• TASK ITEM: According to the conference abstract below, what enzymes does lipopolysaccharide (LPS) activate?

• SELECTED PASSAGE:
* * * *

WB 03. Bacterial Endotoxin Enhances Metastatic Colonisation and Liver Metastasis in Colon Cancer Cells via Nox Derived H2O2
D. O’leary, J. Wang, T. Cotter, H. Redmond
Chair(s): Mustafa Cikirikcioglu, Frank Dor, Attila Szijarto, David J. Hackam, Cliff Shearman, Modise Koto, Yuzo Yamamoto
9:42 - 9:56h
at Erszebet Room (A)
Categories: Walter Brendel Award, Surgical Oncology
Session: Walter Brendel Award
Background
Nox-derived reactive oxygen species (ROS) phosphorylate redox sensitive pathways facilitating metastasis. Mediators of surgery-induced inflammation including lipopolysaccharide (LPS) activate Nox enzymes. Surgery-induced inflammation is associated with accelerated tumour growth. Thus we aimed to characterise the potential role for Nox-derived ROS in enhancing metastatic colonisation and liver metastasis in response to LPS.

* * * *

• EXCERPTED DATA:
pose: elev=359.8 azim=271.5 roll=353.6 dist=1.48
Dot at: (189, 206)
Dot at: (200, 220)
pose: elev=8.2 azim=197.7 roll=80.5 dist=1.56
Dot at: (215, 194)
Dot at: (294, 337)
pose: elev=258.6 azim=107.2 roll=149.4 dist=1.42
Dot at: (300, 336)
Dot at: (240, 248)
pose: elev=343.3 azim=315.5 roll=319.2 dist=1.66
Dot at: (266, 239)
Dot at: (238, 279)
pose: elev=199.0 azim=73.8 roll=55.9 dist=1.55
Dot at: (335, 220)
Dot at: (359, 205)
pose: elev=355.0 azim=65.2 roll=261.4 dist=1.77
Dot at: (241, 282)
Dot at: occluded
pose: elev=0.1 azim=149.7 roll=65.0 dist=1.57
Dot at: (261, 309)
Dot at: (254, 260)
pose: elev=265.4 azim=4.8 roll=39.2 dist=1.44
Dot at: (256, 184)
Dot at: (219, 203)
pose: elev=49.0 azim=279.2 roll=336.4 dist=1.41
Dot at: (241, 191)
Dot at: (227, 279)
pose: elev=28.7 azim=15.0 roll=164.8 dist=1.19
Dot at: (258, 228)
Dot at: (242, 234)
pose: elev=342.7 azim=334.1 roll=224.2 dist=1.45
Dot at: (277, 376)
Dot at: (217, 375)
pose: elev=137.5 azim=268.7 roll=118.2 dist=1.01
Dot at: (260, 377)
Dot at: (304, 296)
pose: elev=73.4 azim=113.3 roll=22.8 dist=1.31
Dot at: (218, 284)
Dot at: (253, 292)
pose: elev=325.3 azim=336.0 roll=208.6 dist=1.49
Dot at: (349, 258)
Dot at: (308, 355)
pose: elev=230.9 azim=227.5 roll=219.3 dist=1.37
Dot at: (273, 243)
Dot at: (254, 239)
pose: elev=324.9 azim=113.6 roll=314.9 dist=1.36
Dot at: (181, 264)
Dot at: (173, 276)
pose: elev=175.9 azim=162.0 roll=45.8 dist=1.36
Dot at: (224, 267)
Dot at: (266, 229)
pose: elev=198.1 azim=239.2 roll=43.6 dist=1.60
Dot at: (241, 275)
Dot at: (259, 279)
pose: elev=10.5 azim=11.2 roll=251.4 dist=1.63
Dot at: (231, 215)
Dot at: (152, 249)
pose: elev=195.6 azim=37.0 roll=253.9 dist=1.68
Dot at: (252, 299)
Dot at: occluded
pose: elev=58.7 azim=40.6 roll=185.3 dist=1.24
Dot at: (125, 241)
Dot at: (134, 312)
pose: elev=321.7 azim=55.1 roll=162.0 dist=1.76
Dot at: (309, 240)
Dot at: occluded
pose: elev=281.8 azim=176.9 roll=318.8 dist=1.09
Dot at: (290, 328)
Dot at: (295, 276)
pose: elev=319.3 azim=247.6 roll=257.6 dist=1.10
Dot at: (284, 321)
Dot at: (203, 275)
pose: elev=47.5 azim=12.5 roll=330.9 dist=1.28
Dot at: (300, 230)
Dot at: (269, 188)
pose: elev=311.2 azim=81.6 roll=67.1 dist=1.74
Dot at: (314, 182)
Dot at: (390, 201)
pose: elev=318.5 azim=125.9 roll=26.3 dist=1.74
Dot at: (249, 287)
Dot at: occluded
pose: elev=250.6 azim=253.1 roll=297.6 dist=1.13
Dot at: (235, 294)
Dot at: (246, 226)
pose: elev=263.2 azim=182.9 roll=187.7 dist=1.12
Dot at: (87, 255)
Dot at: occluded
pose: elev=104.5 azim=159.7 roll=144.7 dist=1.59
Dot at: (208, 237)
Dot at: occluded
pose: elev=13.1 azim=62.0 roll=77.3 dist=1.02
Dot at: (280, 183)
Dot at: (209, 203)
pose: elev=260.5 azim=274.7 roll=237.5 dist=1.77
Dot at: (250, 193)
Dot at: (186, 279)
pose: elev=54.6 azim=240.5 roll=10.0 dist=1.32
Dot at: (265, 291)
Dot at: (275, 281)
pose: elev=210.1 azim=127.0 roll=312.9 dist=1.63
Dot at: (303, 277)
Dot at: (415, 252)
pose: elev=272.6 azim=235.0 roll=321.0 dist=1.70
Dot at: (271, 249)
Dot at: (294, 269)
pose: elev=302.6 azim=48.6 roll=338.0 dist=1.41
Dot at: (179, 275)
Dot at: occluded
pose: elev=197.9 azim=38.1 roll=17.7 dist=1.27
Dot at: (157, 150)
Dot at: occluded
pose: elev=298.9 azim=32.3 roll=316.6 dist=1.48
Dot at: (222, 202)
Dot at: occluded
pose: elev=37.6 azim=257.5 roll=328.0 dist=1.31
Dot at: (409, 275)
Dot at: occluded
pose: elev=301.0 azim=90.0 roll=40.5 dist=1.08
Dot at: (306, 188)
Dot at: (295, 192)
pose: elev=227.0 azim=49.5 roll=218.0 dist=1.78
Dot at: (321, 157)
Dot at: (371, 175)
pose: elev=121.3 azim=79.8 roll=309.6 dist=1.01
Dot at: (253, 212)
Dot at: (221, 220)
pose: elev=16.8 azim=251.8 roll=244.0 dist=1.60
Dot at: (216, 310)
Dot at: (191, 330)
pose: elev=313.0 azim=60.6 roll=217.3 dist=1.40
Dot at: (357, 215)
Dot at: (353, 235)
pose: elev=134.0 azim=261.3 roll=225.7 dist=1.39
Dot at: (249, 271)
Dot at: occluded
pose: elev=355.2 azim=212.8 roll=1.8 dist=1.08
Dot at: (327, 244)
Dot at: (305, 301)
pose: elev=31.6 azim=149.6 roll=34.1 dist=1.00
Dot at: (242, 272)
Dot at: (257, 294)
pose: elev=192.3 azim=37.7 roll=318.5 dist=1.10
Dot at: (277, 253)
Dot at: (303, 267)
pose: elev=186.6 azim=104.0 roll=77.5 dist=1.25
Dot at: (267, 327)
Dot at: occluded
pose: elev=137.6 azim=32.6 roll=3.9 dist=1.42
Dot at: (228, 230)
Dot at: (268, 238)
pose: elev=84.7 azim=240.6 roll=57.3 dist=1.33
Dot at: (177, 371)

* * * *

• WRITTEN REPLY: Nox enzymes.